◆ **Written instruction 1**: In the article about the Hatteras supercomputer, how often does Hatteras run the ADCIRC storm surge model while a hurricane is active?
◆ **Written instruction 2**: Sum up the article about the Hatteras supercomputer in two sentences.
◆ **Written instruction 3**: Carry on the article about the Hatteras supercomputer, picking up after its last sentence.

--- Excerpt to read ---

Hurricane Matthew, now headed into Florida having already hammered Haiti and other parts of the Caribbean, is a stark reminder of the importance of computer modeling not only in predicting the storm strength and path but also in predicting and plotting the storm surge which is often its most destructive component. Right now, the Hatteras supercomputer (Dell) at Renaissance Computing Institute (RENCI) in North Carolina is doing just that for Hurricane Matthew.

Named after North Carolina’s famous Outer Banks lighthouse, the Hatteras supercomputer is a 150-node M420 Dell cluster (full specs at the end of article) that runs the ADCIRC storm surge model every six hours when a hurricane is active. Visualizations of the models appear on the Coastal Emergency Risks Assessment website. The outputs from these runs are incorporated into guidance information by the National Weather Service, the National Hurricane Center, and agencies such as the U.S. Coast Guard, the U.S. Army Corps of Engineers, FEMA, and local and regional emergency management divisions.

--- Extracted data ---

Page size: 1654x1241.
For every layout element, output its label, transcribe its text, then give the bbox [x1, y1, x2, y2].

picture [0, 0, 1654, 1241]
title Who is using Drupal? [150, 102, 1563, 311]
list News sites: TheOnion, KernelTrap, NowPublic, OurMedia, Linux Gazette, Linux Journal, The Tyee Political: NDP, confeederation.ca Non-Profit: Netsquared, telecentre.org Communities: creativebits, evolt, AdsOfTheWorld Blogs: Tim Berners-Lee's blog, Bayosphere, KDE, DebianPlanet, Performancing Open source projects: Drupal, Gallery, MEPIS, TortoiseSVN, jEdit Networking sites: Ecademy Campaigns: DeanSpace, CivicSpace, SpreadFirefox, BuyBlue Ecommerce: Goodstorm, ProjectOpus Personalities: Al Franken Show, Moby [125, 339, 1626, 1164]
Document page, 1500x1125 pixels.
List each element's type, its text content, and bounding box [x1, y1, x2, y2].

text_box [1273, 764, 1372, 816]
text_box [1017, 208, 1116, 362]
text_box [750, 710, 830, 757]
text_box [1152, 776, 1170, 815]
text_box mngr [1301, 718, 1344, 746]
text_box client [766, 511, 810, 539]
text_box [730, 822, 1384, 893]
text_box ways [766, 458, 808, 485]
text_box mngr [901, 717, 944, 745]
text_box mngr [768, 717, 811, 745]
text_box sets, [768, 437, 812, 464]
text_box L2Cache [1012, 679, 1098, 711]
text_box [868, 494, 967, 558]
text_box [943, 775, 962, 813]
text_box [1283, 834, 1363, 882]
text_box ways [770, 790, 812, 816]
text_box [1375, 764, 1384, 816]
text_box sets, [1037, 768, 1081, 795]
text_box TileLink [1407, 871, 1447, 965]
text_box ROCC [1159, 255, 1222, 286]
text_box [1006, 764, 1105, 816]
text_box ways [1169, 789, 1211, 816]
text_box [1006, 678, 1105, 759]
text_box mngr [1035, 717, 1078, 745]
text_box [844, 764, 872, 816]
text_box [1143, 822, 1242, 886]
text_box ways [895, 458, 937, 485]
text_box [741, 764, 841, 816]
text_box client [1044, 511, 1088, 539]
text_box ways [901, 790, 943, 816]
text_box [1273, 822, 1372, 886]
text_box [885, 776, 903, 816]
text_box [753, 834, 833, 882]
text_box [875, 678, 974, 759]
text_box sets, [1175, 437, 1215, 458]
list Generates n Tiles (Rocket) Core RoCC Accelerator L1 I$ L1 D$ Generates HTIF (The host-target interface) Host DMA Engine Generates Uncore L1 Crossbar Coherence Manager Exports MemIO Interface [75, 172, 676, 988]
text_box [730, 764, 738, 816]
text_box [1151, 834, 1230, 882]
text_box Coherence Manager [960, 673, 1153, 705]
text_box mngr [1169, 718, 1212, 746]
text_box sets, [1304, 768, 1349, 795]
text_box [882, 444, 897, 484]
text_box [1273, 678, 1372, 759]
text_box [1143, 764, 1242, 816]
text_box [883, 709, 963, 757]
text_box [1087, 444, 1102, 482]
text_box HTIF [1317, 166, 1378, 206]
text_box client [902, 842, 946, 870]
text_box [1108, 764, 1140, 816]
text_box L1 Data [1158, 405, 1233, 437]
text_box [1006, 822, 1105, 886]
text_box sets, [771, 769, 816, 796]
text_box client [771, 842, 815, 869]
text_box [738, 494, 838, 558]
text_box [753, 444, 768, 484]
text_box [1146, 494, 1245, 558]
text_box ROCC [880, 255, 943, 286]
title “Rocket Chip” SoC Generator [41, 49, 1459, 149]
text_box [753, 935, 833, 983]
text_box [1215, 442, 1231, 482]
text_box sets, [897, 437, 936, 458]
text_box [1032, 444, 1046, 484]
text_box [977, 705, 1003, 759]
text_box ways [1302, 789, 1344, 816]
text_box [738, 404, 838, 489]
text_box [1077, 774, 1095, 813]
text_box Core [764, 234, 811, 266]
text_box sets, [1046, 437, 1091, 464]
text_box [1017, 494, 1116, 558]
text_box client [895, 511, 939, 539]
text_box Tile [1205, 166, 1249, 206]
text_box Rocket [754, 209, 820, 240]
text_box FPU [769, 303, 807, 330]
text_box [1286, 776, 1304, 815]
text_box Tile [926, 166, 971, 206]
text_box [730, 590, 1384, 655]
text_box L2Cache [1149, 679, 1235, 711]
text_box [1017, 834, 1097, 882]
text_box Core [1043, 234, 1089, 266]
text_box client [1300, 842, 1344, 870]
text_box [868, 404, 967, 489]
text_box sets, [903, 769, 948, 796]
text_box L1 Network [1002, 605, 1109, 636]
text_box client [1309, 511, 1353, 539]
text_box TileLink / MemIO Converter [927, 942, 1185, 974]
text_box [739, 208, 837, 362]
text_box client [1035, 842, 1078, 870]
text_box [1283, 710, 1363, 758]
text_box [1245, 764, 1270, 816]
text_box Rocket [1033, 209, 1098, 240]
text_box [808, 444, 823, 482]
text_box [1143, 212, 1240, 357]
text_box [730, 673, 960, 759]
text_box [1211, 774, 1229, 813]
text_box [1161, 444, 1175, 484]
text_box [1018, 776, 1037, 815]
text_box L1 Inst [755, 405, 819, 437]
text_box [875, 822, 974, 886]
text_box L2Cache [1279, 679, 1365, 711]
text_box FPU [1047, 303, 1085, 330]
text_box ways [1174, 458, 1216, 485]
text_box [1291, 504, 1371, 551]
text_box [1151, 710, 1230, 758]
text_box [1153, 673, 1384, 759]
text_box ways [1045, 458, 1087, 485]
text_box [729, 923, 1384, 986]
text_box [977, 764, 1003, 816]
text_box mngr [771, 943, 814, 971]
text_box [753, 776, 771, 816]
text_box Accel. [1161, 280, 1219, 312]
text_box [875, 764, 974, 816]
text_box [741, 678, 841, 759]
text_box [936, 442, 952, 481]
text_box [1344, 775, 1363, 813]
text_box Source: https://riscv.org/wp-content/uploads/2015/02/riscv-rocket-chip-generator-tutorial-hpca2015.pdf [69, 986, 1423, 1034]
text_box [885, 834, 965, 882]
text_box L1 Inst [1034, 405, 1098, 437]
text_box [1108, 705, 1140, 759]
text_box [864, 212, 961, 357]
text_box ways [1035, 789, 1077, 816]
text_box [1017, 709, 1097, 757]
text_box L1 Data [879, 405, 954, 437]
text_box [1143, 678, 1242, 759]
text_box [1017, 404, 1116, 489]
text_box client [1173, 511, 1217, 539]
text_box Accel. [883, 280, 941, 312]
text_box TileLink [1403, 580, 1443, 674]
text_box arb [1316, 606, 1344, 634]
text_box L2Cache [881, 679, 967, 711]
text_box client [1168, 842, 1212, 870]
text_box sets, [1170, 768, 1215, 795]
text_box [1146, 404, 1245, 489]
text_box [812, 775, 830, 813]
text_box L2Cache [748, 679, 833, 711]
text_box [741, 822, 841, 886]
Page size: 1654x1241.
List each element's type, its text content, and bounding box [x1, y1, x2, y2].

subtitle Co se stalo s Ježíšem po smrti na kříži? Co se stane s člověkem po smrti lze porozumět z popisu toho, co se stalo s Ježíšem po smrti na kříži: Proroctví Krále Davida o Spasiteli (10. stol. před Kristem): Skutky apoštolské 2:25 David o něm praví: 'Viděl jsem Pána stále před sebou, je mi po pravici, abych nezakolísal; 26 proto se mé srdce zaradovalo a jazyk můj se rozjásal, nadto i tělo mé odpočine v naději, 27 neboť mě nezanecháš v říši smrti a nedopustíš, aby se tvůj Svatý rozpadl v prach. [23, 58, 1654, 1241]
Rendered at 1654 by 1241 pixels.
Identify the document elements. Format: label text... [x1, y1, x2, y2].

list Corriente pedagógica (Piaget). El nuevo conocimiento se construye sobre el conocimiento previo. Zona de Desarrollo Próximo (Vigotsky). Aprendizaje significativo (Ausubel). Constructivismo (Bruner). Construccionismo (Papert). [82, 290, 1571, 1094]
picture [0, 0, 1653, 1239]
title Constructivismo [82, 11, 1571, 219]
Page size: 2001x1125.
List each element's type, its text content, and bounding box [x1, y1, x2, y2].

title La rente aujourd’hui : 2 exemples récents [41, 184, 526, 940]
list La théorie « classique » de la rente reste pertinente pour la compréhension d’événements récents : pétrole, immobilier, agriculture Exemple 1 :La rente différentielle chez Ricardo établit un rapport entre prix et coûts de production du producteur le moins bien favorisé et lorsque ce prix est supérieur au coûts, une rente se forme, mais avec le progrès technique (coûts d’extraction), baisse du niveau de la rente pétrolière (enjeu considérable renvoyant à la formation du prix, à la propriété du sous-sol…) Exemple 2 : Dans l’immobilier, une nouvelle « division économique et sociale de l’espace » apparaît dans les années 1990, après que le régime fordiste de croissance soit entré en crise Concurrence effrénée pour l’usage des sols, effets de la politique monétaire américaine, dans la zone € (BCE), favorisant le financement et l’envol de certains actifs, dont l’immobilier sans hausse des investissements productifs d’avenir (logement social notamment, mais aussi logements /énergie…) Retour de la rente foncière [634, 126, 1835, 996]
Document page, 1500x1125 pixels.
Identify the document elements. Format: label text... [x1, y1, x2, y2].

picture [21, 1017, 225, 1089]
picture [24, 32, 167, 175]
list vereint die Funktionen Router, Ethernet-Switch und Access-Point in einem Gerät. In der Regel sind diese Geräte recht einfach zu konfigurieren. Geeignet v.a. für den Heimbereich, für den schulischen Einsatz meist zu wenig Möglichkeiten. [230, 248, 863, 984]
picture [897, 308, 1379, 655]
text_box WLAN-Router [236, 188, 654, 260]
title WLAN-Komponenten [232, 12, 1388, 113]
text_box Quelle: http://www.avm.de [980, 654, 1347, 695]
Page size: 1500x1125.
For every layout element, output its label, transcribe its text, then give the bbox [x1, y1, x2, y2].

---

◆ **Final answer 1**: Every six hours.

◆ **Final answer 2**: As Hurricane Matthew heads into Florida after hammering Haiti and other parts of the Caribbean, the Hatteras supercomputer at the Renaissance Computing Institute in North Carolina is modeling its storm surge, often a storm's most destructive part. This 150-node Dell cluster runs the ADCIRC storm surge model every six hours during an active hurricane, and its outputs feed guidance from the National Weather Service, the National Hurricane Center, and agencies such as the U.S. Coast Guard, the U.S. Army Corps of Engineers, and FEMA.

◆ **Final answer 3**:
The models are a tool used to help make decisions about evacuations, and where to position supplies and response personnel. In Florida, Governor Rick Scott has urged about 1.5 million Floridians in the storm’s path to evacuate. Hurricane Matthew, whose winds have again reached 140 miles per hour as it nears the Florida coast turning it into a Category 4 storm, has already killed more than 200 people.

The work to apply high-performance computing and data analysis to understanding dangerous storm surges is part of a long-term collaboration involving RENCI, the Coastal Resilience Center at UNC-Chapel Hill, and UNC’s Institute of Marine Sciences. Over the last 10 years, Brian Blanton, a coastal oceanographer and director of RENCI environmental initiatives, has worked closely with Rick Luettich, lead principal investigator of the Coastal Resilience Center and director IMS, and others to enhance and improve the ADCIRC coastal circulation and storm surge model.

“We model the way the ocean moves and particularly the ocean and coastal areas and so we are trying to always predict that. It moves because of tides, because of rivers that flow into it, it also moves because of the wind and so when we get these severe storms whether they are winter Nor’easters or hurricanes like Matthew, they blow the wind around if you will, in particularly when they blow it up onto shore then it causes flooding and we have what typically refer to as storm surge,” said Leuttich.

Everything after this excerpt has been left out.